- Extracted data:
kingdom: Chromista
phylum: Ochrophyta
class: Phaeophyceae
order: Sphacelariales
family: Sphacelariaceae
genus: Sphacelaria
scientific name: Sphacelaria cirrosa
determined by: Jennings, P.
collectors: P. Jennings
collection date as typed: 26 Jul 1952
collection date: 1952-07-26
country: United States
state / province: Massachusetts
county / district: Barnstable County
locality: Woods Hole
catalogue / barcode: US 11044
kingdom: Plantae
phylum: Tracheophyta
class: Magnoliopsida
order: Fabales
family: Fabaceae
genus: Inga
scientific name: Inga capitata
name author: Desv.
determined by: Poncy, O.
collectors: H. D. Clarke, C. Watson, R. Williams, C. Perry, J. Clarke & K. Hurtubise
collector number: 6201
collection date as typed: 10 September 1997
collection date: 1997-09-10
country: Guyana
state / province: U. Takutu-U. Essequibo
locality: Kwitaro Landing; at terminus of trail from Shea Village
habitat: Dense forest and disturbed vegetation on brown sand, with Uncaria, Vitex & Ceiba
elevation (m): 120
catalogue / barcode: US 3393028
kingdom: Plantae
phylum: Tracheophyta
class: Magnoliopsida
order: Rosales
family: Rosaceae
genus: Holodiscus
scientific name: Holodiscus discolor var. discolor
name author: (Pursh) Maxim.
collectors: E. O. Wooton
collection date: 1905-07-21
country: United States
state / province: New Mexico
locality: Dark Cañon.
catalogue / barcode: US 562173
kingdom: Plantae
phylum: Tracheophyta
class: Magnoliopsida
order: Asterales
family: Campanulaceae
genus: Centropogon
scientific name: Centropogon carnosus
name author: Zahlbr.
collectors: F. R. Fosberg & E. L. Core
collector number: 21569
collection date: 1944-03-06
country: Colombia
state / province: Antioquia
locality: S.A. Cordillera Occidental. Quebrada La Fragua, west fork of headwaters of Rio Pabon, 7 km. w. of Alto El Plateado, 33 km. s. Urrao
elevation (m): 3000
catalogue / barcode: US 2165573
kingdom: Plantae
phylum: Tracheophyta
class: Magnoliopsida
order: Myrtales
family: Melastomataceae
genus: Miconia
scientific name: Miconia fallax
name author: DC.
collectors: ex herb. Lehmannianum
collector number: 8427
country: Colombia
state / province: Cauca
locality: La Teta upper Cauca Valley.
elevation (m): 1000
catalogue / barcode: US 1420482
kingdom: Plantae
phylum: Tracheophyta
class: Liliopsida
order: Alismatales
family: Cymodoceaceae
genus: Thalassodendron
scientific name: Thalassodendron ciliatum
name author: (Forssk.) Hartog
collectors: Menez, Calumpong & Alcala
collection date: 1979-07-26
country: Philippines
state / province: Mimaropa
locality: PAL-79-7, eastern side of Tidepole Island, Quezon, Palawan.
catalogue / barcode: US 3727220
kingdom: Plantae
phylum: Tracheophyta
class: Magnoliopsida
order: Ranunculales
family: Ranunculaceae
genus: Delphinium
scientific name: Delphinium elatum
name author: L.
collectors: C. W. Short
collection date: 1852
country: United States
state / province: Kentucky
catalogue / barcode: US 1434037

- Task goal: Write out all of the data above again, swapping every "catalogue / barcode" for "catalog number" and leaving everything else unchanged.

- Problem solution:
kingdom: Chromista
phylum: Ochrophyta
class: Phaeophyceae
order: Sphacelariales
family: Sphacelariaceae
genus: Sphacelaria
scientific name: Sphacelaria cirrosa
determined by: Jennings, P.
collectors: P. Jennings
collection date as typed: 26 Jul 1952
collection date: 1952-07-26
country: United States
state / province: Massachusetts
county / district: Barnstable County
locality: Woods Hole
catalog number: US 11044
kingdom: Plantae
phylum: Tracheophyta
class: Magnoliopsida
order: Fabales
family: Fabaceae
genus: Inga
scientific name: Inga capitata
name author: Desv.
determined by: Poncy, O.
collectors: H. D. Clarke, C. Watson, R. Williams, C. Perry, J. Clarke & K. Hurtubise
collector number: 6201
collection date as typed: 10 September 1997
collection date: 1997-09-10
country: Guyana
state / province: U. Takutu-U. Essequibo
locality: Kwitaro Landing; at terminus of trail from Shea Village
habitat: Dense forest and disturbed vegetation on brown sand, with Uncaria, Vitex & Ceiba
elevation (m): 120
catalog number: US 3393028
kingdom: Plantae
phylum: Tracheophyta
class: Magnoliopsida
order: Rosales
family: Rosaceae
genus: Holodiscus
scientific name: Holodiscus discolor var. discolor
name author: (Pursh) Maxim.
collectors: E. O. Wooton
collection date: 1905-07-21
country: United States
state / province: New Mexico
locality: Dark Cañon.
catalog number: US 562173
kingdom: Plantae
phylum: Tracheophyta
class: Magnoliopsida
order: Asterales
family: Campanulaceae
genus: Centropogon
scientific name: Centropogon carnosus
name author: Zahlbr.
collectors: F. R. Fosberg & E. L. Core
collector number: 21569
collection date: 1944-03-06
country: Colombia
state / province: Antioquia
locality: S.A. Cordillera Occidental. Quebrada La Fragua, west fork of headwaters of Rio Pabon, 7 km. w. of Alto El Plateado, 33 km. s. Urrao
elevation (m): 3000
catalog number: US 2165573
kingdom: Plantae
phylum: Tracheophyta
class: Magnoliopsida
order: Myrtales
family: Melastomataceae
genus: Miconia
scientific name: Miconia fallax
name author: DC.
collectors: ex herb. Lehmannianum
collector number: 8427
country: Colombia
state / province: Cauca
locality: La Teta upper Cauca Valley.
elevation (m): 1000
catalog number: US 1420482
kingdom: Plantae
phylum: Tracheophyta
class: Liliopsida
order: Alismatales
family: Cymodoceaceae
genus: Thalassodendron
scientific name: Thalassodendron ciliatum
name author: (Forssk.) Hartog
collectors: Menez, Calumpong & Alcala
collection date: 1979-07-26
country: Philippines
state / province: Mimaropa
locality: PAL-79-7, eastern side of Tidepole Island, Quezon, Palawan.
catalog number: US 3727220
kingdom: Plantae
phylum: Tracheophyta
class: Magnoliopsida
order: Ranunculales
family: Ranunculaceae
genus: Delphinium
scientific name: Delphinium elatum
name author: L.
collectors: C. W. Short
collection date: 1852
country: United States
state / province: Kentucky
catalog number: US 1434037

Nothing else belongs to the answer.